BEGIN DATA RECORDS
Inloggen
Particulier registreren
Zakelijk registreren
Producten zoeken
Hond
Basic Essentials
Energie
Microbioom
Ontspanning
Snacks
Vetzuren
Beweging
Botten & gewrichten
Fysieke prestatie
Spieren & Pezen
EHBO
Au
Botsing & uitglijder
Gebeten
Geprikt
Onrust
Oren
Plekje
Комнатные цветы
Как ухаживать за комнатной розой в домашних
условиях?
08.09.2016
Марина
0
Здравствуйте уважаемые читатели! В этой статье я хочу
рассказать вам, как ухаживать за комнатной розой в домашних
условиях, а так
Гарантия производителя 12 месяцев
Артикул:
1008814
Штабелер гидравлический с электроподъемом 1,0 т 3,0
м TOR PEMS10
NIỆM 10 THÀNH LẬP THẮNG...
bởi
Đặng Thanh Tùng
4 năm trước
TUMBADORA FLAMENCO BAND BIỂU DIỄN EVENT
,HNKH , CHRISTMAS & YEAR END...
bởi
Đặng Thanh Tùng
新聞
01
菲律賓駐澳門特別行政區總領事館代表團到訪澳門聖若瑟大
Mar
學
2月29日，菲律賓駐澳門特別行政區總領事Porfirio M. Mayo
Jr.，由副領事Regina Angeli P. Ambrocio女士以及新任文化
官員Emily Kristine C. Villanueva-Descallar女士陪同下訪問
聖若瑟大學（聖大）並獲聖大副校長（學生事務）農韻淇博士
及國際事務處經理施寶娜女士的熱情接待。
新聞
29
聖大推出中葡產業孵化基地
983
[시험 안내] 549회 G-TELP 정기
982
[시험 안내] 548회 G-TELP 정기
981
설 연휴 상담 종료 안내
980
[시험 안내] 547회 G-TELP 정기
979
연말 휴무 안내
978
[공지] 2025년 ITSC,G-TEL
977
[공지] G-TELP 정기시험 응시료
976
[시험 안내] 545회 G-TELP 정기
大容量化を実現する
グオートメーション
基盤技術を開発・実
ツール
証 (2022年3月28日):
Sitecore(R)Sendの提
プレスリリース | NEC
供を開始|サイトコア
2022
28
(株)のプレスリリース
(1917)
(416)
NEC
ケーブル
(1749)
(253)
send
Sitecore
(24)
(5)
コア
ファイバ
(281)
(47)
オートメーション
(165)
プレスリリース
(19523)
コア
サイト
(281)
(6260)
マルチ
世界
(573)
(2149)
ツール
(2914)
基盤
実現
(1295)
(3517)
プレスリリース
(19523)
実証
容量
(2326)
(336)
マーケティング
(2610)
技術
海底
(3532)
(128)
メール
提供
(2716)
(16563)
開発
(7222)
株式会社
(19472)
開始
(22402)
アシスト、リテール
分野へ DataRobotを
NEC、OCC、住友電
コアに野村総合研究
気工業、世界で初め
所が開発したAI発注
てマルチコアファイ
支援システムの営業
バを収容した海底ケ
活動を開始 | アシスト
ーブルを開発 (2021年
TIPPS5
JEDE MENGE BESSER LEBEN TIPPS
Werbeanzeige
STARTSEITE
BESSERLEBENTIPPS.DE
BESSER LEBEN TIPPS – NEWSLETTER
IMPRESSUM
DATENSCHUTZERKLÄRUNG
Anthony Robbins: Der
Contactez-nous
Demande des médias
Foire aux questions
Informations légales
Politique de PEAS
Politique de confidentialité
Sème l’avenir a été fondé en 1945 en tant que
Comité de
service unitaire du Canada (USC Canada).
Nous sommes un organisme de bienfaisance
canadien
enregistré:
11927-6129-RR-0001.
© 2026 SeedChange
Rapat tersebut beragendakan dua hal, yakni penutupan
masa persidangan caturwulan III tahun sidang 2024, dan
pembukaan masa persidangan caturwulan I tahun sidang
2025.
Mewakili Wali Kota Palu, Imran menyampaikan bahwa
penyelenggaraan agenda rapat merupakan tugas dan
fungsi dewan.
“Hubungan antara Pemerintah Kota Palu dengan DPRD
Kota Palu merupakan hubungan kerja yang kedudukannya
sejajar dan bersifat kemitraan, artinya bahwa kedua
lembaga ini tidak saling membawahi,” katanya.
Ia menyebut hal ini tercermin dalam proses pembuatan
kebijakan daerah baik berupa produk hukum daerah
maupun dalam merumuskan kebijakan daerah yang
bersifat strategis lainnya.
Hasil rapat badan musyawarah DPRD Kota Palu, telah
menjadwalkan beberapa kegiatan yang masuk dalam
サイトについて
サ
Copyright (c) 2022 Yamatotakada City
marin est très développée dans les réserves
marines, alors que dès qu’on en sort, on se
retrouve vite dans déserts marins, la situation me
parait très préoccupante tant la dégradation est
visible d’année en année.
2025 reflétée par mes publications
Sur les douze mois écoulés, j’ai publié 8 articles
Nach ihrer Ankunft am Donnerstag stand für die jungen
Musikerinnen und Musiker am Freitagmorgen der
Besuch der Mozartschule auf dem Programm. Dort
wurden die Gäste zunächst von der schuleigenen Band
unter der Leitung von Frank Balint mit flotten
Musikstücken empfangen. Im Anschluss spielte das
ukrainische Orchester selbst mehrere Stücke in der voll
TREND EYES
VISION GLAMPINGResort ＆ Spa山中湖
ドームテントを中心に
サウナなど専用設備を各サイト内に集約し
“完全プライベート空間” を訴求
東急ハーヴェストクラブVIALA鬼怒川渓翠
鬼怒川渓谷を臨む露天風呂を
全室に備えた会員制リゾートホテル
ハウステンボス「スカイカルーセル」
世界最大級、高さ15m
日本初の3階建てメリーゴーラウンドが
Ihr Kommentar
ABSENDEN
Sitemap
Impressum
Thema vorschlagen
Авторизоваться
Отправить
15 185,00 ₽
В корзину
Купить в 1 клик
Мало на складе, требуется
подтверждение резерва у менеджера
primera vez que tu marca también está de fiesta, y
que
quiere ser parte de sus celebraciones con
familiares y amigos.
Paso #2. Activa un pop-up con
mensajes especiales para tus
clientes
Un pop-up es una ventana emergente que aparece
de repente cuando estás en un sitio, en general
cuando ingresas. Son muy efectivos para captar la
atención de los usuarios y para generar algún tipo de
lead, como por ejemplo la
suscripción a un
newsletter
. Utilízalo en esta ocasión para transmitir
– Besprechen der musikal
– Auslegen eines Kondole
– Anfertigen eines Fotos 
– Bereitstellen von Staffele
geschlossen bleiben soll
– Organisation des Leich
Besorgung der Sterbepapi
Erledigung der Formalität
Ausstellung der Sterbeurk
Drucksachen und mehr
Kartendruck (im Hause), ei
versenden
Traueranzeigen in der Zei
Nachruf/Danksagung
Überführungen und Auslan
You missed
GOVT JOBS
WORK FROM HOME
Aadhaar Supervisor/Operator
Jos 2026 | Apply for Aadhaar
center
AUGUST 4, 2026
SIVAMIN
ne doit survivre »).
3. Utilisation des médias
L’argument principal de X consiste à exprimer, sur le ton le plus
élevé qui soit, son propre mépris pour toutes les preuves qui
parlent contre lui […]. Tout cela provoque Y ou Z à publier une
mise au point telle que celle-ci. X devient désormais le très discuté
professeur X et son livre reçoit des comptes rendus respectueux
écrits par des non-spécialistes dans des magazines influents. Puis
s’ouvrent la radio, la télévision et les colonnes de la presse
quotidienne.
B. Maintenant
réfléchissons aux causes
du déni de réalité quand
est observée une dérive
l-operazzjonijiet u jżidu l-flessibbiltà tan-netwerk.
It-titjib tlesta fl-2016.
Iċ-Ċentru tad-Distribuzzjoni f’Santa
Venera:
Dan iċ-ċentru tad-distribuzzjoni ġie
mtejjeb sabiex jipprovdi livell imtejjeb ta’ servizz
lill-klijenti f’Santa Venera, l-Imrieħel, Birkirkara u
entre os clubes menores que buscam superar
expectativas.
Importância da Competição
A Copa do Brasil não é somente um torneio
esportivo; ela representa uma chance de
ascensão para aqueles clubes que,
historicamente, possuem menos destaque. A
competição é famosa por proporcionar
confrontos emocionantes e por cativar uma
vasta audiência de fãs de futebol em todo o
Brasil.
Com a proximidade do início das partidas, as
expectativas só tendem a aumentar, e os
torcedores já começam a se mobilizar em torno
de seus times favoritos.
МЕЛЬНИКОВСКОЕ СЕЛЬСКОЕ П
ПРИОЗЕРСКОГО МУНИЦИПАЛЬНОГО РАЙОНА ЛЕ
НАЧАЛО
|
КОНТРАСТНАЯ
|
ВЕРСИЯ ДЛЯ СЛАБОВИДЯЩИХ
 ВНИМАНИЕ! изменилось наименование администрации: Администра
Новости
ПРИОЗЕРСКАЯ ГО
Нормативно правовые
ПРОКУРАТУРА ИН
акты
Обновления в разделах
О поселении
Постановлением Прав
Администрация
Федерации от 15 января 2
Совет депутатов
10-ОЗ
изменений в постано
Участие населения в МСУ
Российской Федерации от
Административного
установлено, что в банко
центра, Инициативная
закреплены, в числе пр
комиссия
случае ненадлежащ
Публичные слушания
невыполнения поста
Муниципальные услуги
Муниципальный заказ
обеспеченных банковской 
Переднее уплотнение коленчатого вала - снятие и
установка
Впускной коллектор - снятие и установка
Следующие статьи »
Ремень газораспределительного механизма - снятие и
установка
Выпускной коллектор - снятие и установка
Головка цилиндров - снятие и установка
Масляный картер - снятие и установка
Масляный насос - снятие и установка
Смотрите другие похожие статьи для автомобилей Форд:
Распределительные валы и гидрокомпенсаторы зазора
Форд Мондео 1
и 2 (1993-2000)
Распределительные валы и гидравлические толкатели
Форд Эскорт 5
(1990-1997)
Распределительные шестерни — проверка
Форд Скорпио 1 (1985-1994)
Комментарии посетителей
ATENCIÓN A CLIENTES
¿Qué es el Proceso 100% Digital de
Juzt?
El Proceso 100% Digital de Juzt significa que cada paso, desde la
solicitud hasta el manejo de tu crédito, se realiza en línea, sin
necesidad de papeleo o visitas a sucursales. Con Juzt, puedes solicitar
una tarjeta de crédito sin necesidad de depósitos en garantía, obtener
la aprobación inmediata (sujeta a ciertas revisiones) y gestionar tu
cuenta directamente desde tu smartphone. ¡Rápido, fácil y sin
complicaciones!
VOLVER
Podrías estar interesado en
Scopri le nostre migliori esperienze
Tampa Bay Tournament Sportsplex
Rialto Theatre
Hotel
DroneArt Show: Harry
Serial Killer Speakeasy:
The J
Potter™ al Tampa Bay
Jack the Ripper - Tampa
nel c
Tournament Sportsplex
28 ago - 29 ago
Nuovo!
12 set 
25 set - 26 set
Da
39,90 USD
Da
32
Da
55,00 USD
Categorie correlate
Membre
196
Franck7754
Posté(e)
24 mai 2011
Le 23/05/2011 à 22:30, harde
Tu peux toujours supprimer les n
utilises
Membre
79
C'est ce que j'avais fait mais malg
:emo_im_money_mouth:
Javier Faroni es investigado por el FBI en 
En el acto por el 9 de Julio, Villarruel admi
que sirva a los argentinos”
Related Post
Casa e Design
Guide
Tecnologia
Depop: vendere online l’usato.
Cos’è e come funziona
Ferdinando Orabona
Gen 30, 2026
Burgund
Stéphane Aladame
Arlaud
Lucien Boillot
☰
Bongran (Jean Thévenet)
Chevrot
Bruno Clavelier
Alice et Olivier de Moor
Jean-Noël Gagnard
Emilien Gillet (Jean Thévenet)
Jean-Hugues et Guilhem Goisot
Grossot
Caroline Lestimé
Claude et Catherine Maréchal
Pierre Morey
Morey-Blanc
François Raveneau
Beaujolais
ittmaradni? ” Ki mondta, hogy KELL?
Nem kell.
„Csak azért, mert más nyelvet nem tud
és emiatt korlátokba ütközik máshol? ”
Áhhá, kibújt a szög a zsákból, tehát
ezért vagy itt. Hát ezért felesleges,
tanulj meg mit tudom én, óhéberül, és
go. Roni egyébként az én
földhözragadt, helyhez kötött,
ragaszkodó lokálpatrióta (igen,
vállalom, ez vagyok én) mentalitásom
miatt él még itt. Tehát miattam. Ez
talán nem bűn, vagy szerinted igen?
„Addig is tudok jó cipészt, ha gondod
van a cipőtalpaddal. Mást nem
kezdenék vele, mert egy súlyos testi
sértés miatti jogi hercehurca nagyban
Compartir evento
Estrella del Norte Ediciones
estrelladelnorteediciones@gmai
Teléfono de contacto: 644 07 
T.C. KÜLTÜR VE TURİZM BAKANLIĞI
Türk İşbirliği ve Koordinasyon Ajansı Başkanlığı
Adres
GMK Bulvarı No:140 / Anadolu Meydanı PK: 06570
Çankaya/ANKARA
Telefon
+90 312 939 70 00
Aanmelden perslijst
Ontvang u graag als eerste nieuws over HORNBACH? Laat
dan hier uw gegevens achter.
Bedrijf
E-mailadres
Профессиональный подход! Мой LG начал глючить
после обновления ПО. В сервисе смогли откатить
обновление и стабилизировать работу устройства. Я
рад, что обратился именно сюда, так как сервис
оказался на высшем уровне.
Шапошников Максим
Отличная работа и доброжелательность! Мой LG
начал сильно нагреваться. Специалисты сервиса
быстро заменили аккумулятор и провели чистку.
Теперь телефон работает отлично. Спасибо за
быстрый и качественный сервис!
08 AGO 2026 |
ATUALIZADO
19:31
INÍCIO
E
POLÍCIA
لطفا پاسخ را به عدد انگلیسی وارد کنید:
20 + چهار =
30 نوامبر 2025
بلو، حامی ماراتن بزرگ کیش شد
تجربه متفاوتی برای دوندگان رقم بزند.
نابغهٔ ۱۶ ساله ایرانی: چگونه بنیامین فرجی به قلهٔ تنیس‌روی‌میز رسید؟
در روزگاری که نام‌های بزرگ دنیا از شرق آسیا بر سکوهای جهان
END DATA RECORDS
[EXERCISE BRIEF] The answer must be every line of the data that contains the word "médias".

[FINISHED TASK]
Demande des médias
3. Utilisation des médias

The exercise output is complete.